Cape Town - Implementing a deal to pay workers a minimum hourly rate of R20 would be the final nail in the coffin for the workers struggle in South Africa.

This is the message from the National Union of Metalworkers of South Africa (Numsa). The union on Tuesday reiterated its disgust at the proposed amount of R3 500 per month as a National Minimum Wage.

"This proposal reinforces South Africa as a haven for cheap labour, just as it was under Apartheid," said general secretary Irvin Jim in a statement.

His statement comes as the Presidency postponed the signing of a minimum wage agreement with Nedlac that had been planned to take place during a lunch with President Jacob Zuma, Deputy President Cyril Ramaphosa and business executives on Tuesday.

"The postponement follows a request from Cosatu to be given time to provide a full report to its central executive committee," the presidency said in a statement on Tuesday.

He said committing workers to a minimum hourly rate of just R20 per hour was done without any consultation, let alone any mandate from the South African working class.

Jim also lashed out at Cosatu, Fedusa, claiming that their leaders have been captured.

"Once again Cosatu and Fedusa need to go back to basics. They must reclaim their revolutionary credentials.

"These federations should have known from the beginning that a minimum wage of R3500 per month is a betrayal of the worker’s struggle for a living wage and decent work.
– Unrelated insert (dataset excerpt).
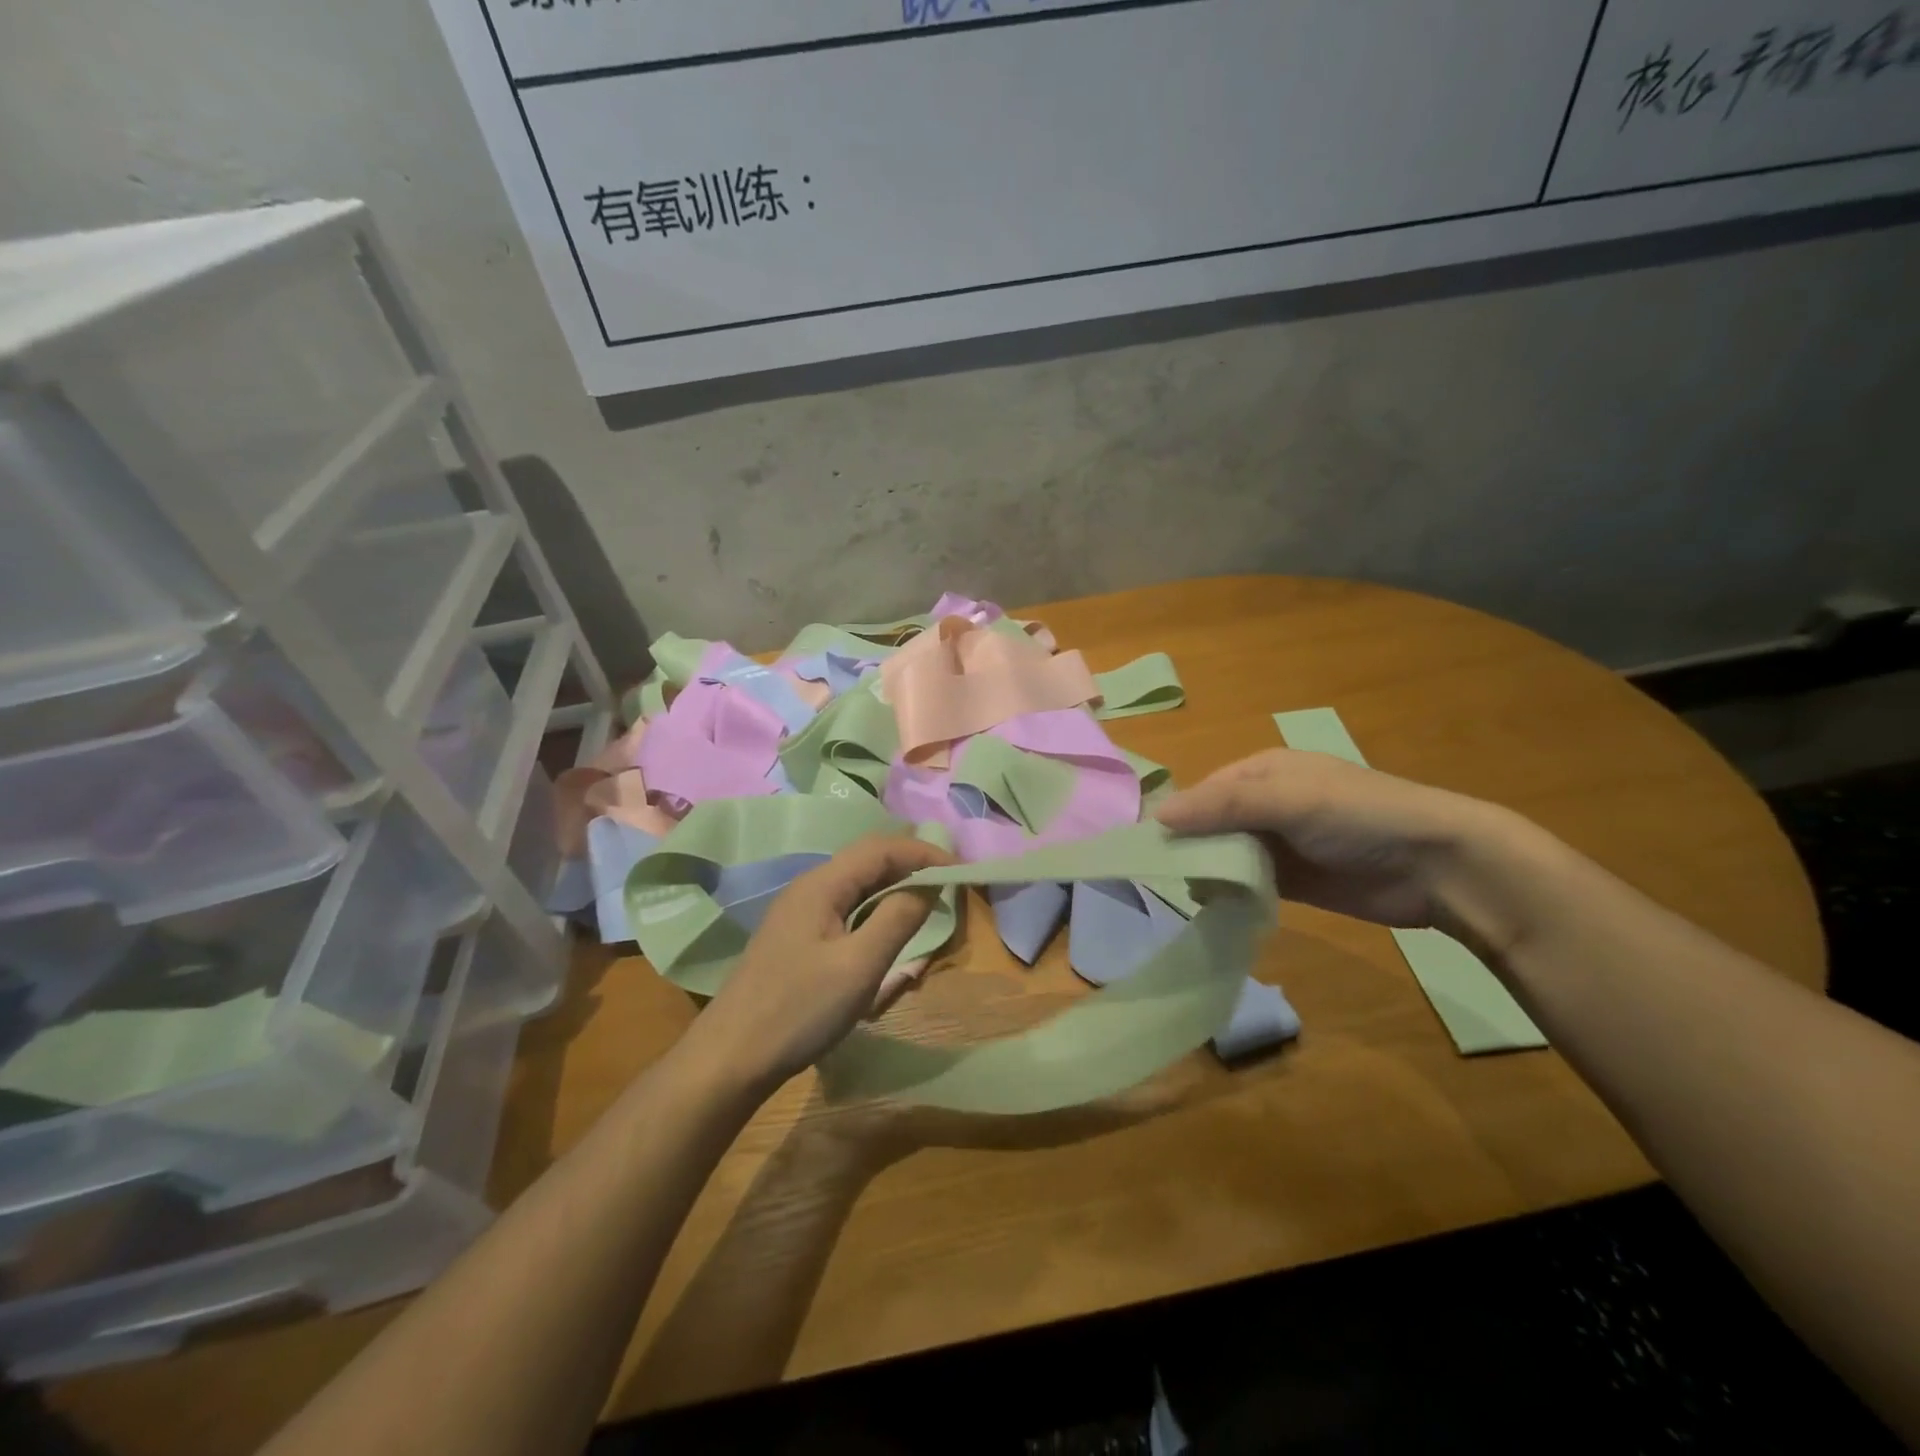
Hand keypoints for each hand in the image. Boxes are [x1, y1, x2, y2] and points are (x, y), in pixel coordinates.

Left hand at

This proposal should have been rejected outright."

Jim also criticised Deputy President Cyril Ramaphosa.

"Deputy President Cyril Ramaphosa who led the process to negotiate this agreement, has proven time and time again that he is hostile to workers."

He said the deputy president has betrayed workers.

"Ramaphosa, the billionaire and ultra-capitalist, values his precious buffalo more than the lives of human beings."

Numsa has been calling for a more considered approach on the minimum wage.

"How does a parent educate, clothe and feed their family on a measly salary of R3 500 per month, when government is also refusing to subsidise tertiary education and public transport."

The union indicated that it will mobilise its members and the working class to fight against "slave wages" and the limitation on the right to strike.

"We will not rest until all of the objectives of the National Democratic Revolution which is the most direct route to Socialism and the Freedom Charter are achieved."